Personal details
- Born: February 1977 Sabra, Gaza City
- Died: 7 June 2025 (aged 48) Gaza City, Gaza Strip
- Cause of death: Assassination by airstrike

Military service
- Allegiance: Palestinian Mujahideen Movement
- Branch/service: Mujahideen Brigades
- Rank: General-Secretary
- Battles/wars: Gaza war 2023 Hamas-led attack on Israel; 2023 Israeli invasion of the Gaza Strip X; ;

= As'ad Abu Shari'a =

Mujahideen Brigades leader (1977–2025)

As'ad Abu Shari'a (Arabic:الأسعد أبو شريعة), also known as Asaad Abu Sharia or Abu al-Shayk, was a Palestinian militant and the leader of Palestinian Mujahideen Movement and its armed wing Mujahideen Brigades.

==Early life==
Abu Shari'a was born into a Palestinian refugee family in Sabra, Gaza City. He
earned a law degree from Al‑Azhar University, Gaza. He began his career in Gaza’s local judiciary before transitioning to political and military leadership.

==Militant career==
On 24 April 2007, he became the Secretary-General of the Palestinian Mujahideen Movement and also Commander of its armed wing Mujahideen Brigades, assuming leadership following his brother’s death from the injuries sustained in an Israeli assassination attempt.

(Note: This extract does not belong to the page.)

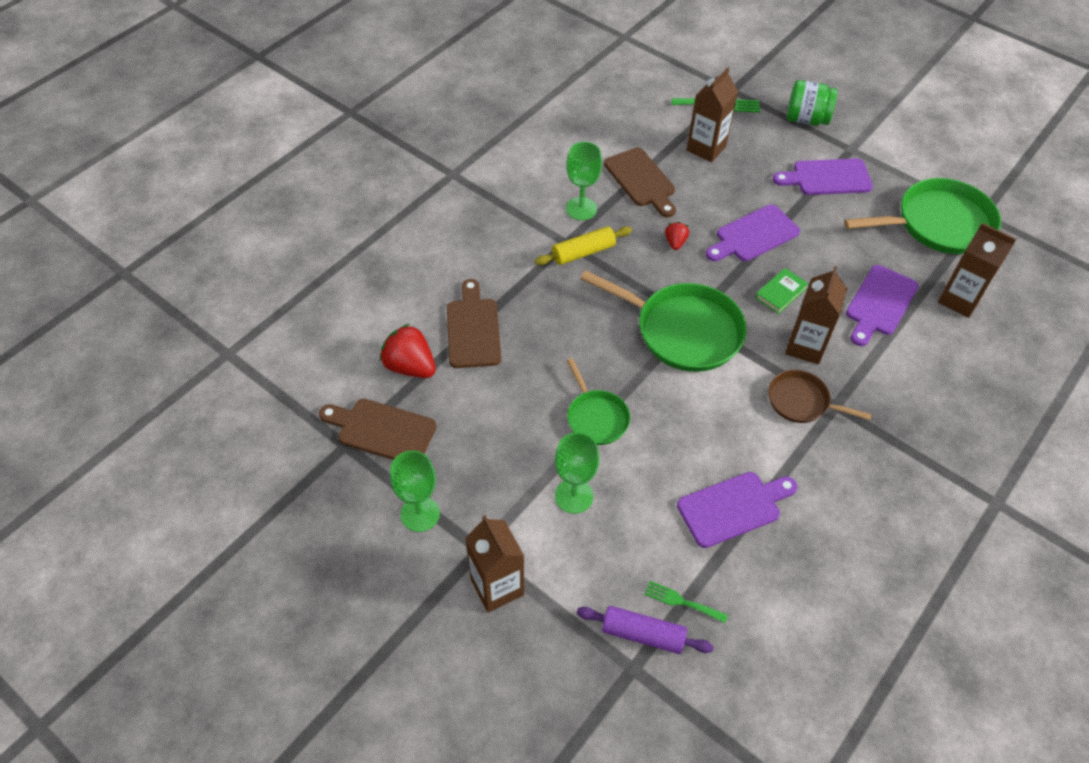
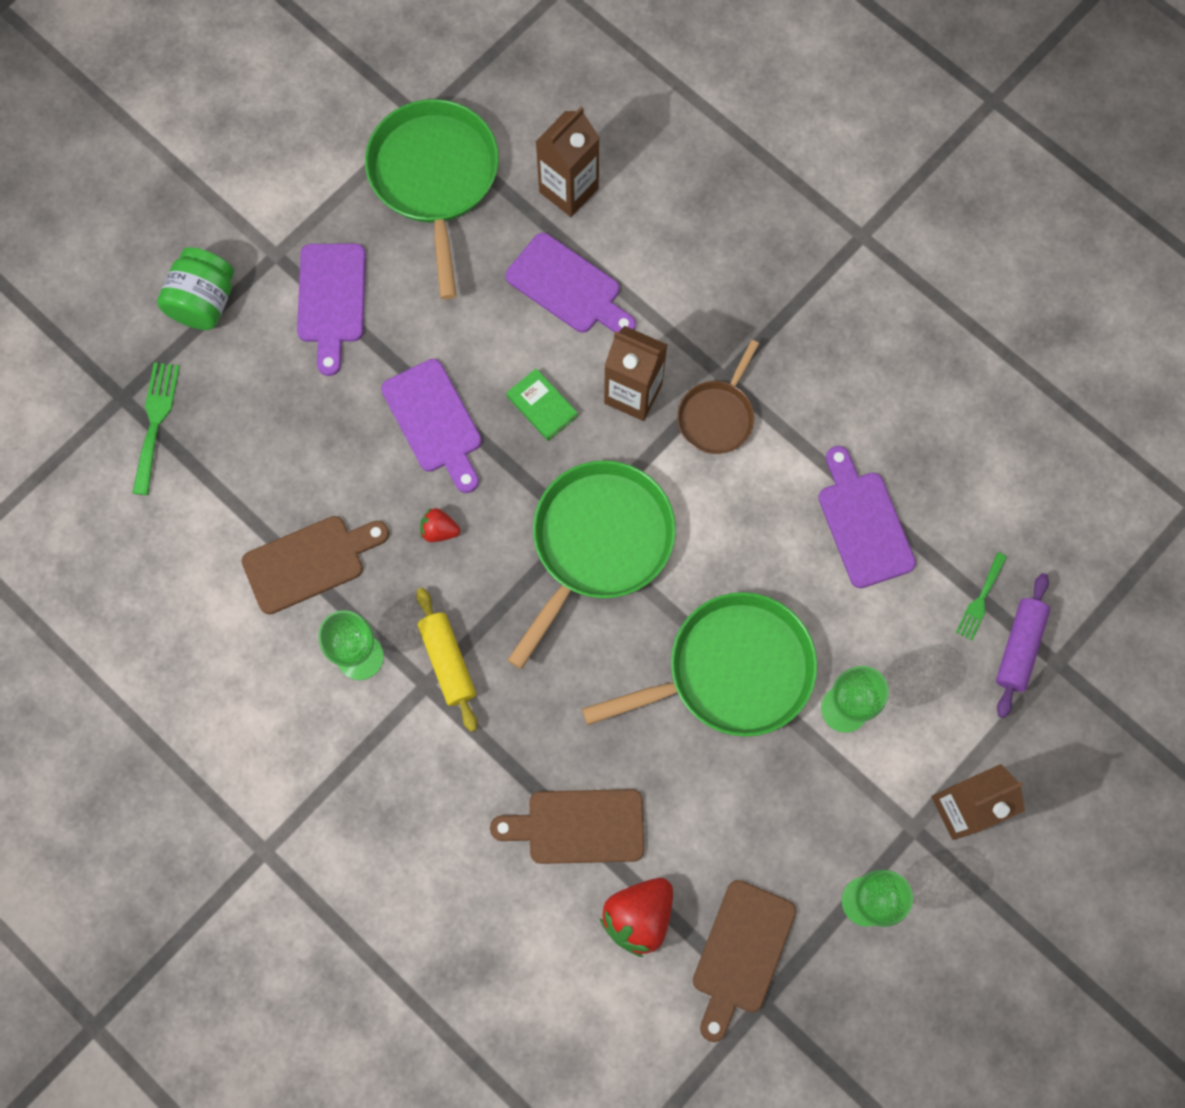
camera: 85 degrees left, 20 degrees up
(596, 417) = (731, 671): green pan -> green pan, size x1.80
(706, 148) = (251, 458): brown carton -> none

Under his leadership, the Brigades became active in both the Gaza Strip and West Bank, coordinating with Hamas and Palestinian Islamic Jihad under the Palestinian Joint Operations Room.

===Gaza War===
Abu Shari'a was identified by Israeli authorities as a key planner and participant in the Nir Oz attack during the 2023 Hamas-led attack on Israel.

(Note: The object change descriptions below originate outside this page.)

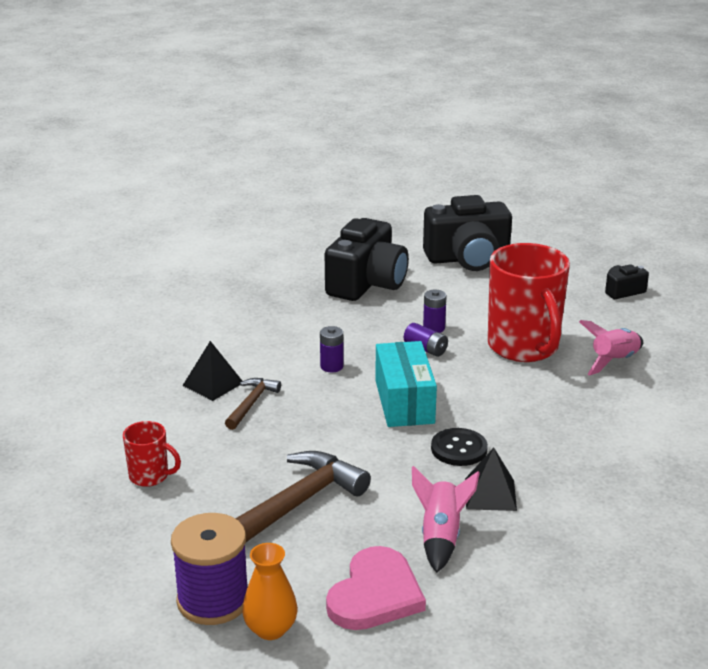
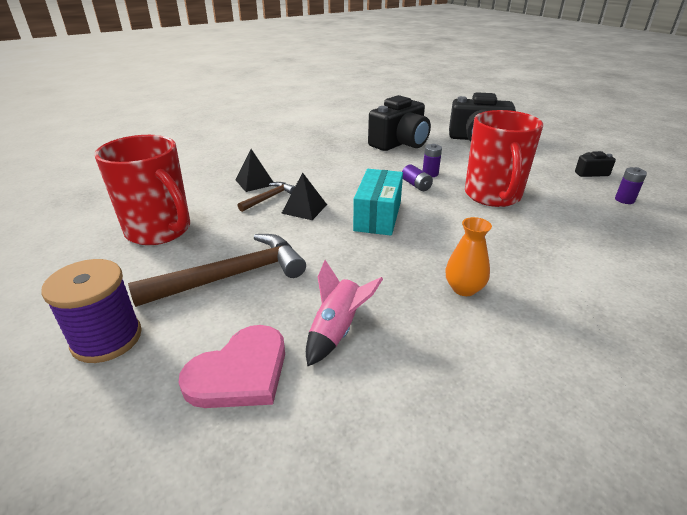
camera: 20 degrees right, 5 degrees up
(150, 476) = (160, 231): red mug -> red mug, size x2.15
(270, 629) = (124, 381): orange vase -> orange vase (464, 288)
(331, 366) = (341, 185): purple battery -> purple battery (624, 200)
(459, 449) = (399, 258): black button -> none
(490, 494) = (404, 302): black pyramid -> black pyramid (304, 208)
(614, 361) = (565, 217): pink rocket -> none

Under his leadership, he was linked to kidnapping and killing of Israeli civilians, including Shiri Bibas and her two young sons, the American-Israeli couple Gad Haggai and Judi Weinstein-Haggai, Thai hostage Nattapong Pinta, and at least one other foreign national.

==Assassination==
On 7 June 2025, an Israeli airstrike killed him in a Sabra neighbourhood in Gaza City alongside his wife, children, his brother, Ahmed, and senior operative Mahmoud Muhammad Hamid Kuhail.

The Mujahideen Brigades also confirmed his death along with his family.